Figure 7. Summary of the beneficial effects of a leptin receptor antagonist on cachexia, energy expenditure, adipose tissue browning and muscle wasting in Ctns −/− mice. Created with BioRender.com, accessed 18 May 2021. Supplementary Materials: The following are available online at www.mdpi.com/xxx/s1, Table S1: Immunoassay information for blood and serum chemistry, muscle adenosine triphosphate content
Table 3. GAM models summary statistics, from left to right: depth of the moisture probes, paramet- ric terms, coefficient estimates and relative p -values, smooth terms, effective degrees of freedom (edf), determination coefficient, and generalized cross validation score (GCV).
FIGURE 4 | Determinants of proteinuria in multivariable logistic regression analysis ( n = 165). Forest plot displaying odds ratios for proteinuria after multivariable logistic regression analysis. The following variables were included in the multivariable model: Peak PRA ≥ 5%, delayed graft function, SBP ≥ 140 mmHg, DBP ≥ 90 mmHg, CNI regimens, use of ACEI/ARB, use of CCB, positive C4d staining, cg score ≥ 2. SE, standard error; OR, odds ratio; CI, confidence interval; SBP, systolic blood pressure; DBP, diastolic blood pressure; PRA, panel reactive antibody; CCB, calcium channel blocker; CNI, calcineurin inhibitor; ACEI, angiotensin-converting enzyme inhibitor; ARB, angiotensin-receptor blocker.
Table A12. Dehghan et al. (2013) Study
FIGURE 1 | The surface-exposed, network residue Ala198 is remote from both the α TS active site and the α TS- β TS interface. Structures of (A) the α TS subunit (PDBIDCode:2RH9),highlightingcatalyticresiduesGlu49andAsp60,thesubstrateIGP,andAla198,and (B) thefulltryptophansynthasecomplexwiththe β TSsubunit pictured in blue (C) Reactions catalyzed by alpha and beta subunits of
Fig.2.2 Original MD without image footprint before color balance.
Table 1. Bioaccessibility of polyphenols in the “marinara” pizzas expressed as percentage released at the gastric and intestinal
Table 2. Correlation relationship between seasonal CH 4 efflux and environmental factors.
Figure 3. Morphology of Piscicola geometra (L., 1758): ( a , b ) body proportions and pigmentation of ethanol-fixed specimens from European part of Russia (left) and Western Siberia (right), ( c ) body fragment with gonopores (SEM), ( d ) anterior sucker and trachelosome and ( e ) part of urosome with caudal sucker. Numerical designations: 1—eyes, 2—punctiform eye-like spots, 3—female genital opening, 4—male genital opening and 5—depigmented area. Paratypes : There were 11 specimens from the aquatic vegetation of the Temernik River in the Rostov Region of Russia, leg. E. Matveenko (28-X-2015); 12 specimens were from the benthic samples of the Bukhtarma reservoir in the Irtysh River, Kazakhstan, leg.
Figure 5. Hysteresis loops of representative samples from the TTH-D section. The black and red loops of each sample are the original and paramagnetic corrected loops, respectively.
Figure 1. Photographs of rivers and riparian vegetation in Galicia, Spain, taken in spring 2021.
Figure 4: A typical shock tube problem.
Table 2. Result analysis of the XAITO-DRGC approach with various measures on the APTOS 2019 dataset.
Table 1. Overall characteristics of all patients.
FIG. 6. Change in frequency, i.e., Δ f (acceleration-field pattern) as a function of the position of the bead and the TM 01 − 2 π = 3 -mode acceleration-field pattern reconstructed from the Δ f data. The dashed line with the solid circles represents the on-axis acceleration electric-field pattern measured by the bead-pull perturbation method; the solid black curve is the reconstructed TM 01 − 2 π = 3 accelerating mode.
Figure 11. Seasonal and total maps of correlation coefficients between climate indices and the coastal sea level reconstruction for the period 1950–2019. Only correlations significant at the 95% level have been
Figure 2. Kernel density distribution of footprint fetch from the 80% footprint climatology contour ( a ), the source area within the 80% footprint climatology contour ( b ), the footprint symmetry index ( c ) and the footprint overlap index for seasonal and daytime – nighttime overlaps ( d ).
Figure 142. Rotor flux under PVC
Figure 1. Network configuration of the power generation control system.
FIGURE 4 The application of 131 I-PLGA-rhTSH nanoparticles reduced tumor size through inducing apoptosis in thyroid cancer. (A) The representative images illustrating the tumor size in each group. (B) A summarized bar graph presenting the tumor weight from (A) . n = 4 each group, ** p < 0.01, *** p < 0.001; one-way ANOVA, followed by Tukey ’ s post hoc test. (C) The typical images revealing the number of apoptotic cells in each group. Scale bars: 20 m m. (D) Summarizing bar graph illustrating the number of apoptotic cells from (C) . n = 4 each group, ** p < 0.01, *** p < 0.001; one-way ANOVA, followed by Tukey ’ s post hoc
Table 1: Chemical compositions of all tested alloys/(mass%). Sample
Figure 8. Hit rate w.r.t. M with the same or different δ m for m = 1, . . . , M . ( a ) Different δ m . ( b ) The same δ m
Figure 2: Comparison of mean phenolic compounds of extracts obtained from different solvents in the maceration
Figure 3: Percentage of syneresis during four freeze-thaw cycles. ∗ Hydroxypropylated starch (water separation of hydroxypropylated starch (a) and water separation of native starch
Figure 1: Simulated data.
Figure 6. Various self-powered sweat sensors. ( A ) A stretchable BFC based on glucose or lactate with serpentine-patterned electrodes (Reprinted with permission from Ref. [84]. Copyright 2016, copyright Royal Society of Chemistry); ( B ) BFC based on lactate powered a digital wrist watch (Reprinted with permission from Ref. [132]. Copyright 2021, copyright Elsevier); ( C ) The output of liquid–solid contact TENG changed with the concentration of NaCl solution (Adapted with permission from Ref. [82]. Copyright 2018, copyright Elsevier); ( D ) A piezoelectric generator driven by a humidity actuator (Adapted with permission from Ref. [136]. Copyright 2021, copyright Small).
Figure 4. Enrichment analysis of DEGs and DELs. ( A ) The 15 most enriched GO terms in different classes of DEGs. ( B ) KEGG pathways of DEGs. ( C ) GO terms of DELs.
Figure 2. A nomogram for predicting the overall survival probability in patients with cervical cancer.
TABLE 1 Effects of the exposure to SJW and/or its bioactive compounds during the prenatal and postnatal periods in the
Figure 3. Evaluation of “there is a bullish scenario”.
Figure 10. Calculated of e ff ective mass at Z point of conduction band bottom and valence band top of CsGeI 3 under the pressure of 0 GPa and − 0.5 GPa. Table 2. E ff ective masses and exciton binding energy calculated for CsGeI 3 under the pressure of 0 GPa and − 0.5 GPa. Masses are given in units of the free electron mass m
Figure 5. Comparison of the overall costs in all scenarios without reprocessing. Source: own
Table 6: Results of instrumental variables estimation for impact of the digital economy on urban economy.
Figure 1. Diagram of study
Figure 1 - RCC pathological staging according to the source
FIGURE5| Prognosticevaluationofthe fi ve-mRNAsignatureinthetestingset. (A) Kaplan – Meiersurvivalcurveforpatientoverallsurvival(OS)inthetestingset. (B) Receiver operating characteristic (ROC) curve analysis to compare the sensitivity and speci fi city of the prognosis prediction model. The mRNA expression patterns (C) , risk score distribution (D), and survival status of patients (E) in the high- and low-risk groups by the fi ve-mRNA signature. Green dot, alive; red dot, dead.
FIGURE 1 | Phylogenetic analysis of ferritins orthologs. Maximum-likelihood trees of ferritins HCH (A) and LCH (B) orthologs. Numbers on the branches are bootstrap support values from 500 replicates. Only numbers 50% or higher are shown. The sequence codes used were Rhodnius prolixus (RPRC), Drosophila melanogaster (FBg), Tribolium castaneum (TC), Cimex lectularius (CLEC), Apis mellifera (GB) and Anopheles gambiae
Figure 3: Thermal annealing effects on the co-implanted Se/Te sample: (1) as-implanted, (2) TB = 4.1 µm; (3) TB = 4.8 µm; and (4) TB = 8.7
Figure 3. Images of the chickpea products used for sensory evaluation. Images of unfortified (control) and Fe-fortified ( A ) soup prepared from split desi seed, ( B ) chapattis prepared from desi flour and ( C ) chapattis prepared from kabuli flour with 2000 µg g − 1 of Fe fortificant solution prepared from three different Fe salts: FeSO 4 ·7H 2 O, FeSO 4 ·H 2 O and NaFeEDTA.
=======
#### [Problem to solve]
When the string "different" occurs in a line of the material, that line belongs in the answer.

#### [Exercise solution]
Figure 8. Hit rate w.r.t. M with the same or different δ m for m = 1, . . . , M . ( a ) Different δ m . ( b ) The same δ m
Figure 2: Comparison of mean phenolic compounds of extracts obtained from different solvents in the maceration
Figure 4. Enrichment analysis of DEGs and DELs. ( A ) The 15 most enriched GO terms in different classes of DEGs. ( B ) KEGG pathways of DEGs. ( C ) GO terms of DELs.
Figure 3. Images of the chickpea products used for sensory evaluation. Images of unfortified (control) and Fe-fortified ( A ) soup prepared from split desi seed, ( B ) chapattis prepared from desi flour and ( C ) chapattis prepared from kabuli flour with 2000 µg g − 1 of Fe fortificant solution prepared from three different Fe salts: FeSO 4 ·7H 2 O, FeSO 4 ·H 2 O and NaFeEDTA.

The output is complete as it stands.